Comparison to Liquid: The original liquid design leverages water as a neutron moderator and coolant. A gas might require alternative moderation (e.g., graphite or hydrogen gas), impacting performance.
Feasibility
Advantages: Gas simplifies injection (no pumps needed if pressurized) and avoids liquid-specific issues like freezing.
Trade-Offs: Lower density could reduce thrust unless offset by high pressure or flow rates. Detailed modeling is needed to assess if the reaction sustains itself as effectively as with a liquid.
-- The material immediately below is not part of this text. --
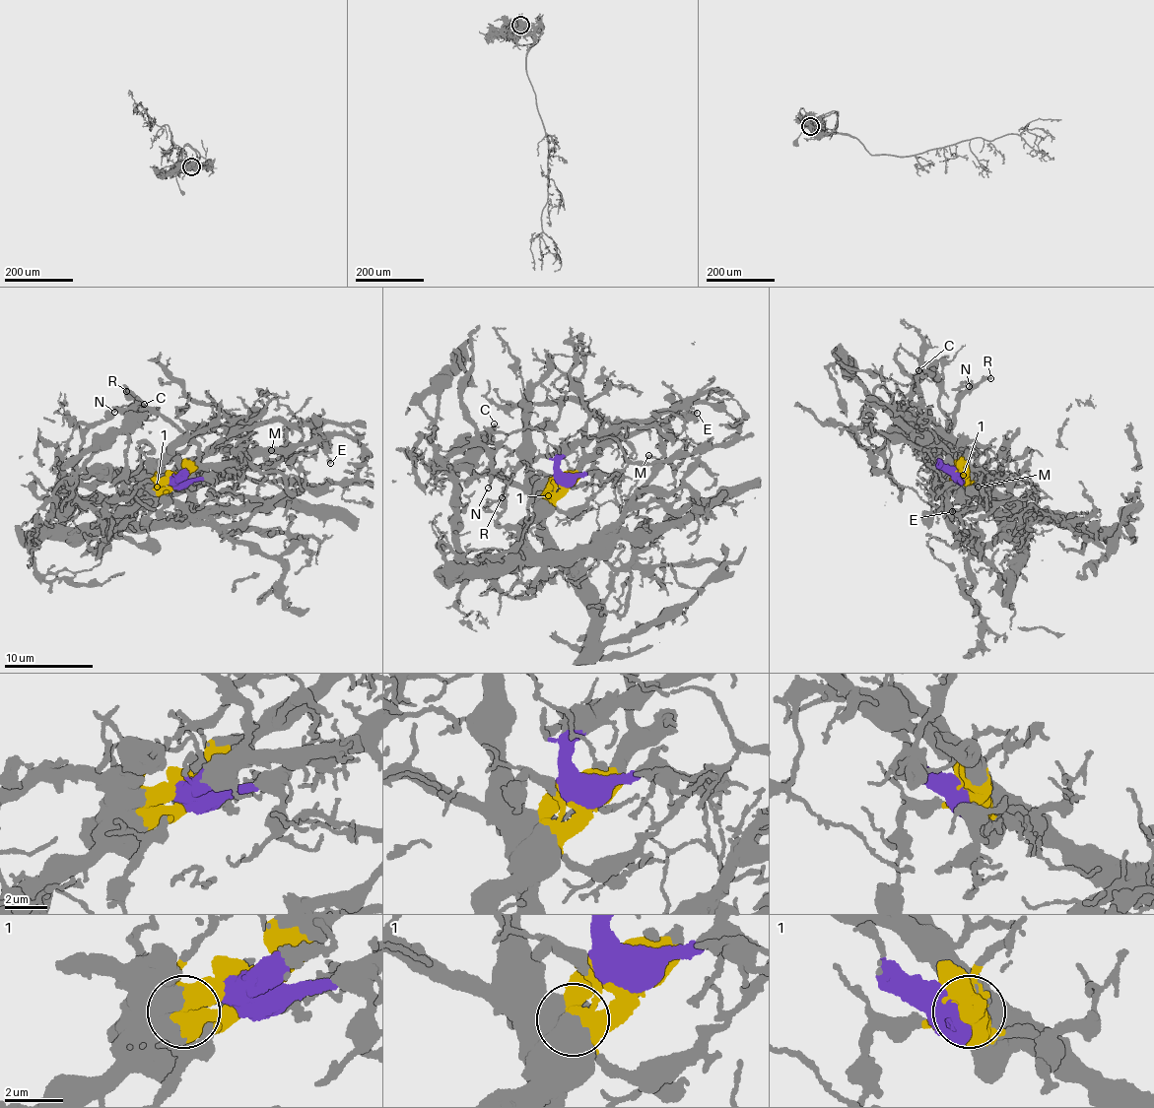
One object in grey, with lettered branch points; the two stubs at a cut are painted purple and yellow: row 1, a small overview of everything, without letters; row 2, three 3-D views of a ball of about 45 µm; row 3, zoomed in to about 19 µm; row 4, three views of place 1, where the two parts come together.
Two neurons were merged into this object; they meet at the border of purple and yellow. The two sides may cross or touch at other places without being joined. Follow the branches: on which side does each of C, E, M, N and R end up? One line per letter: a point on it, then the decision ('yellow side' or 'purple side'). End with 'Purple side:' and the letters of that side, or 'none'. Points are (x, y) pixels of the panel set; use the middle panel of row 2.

A gaseous mixture could work, potentially offering design simplicity, but might trade thrust for specific impulse unless optimized carefully.
Additional Thoughts: Assembly and Refueling
Space-Based Construction: Assembling this in space is ideal. Gravity complicates handling long strings, and the radioactive exhaust makes ground testing impractical and costly. Beyond the magnetosphere, testing is safer and more representative of operational conditions.
Refueling: Bringing lightweight mining and enrichment gear to harvest uranium from asteroids or Oort Cloud objects is ambitious but plausible for interstellar missions. Polyethylene could be synthesized from carbon-rich sources, enhancing sustainability.
Promising Modifications to the Nuclear Salt Water Rocket
The modifications to the NSWR are creative and promising:
Sausage Strings with Spectra: A lightweight, safe storage solution that prevents criticality and boosts mass ratio.
Uranium-Doped Polyethylene: Improves performance (via lower atomic weight) and simplifies thermal management, with Spectra being reasonably safe but needing validation under reaction conditions.
Feed Mechanism Criticality: A clever efficiency boost, feasible with careful control.
Micrometeorite Handling: Polyethylene is robust, but additional shielding or redundancy is necessary.
Gas vs. Liquid: A gaseous uranium mixture could simplify design but may compromise thrust unless pressurized effectively.
These ideas enhance the NSWR’s potential for high delta-V missions, though they require detailed engineering and space-based testing to confirm feasibility. The shift to polyethylene and segmented storage particularly stands out as a practical evolution of Zubrin’s concept, balancing safety, performance, and mass efficiency. Building and refining this “fun system” in space could indeed push the boundaries of nuclear propulsion!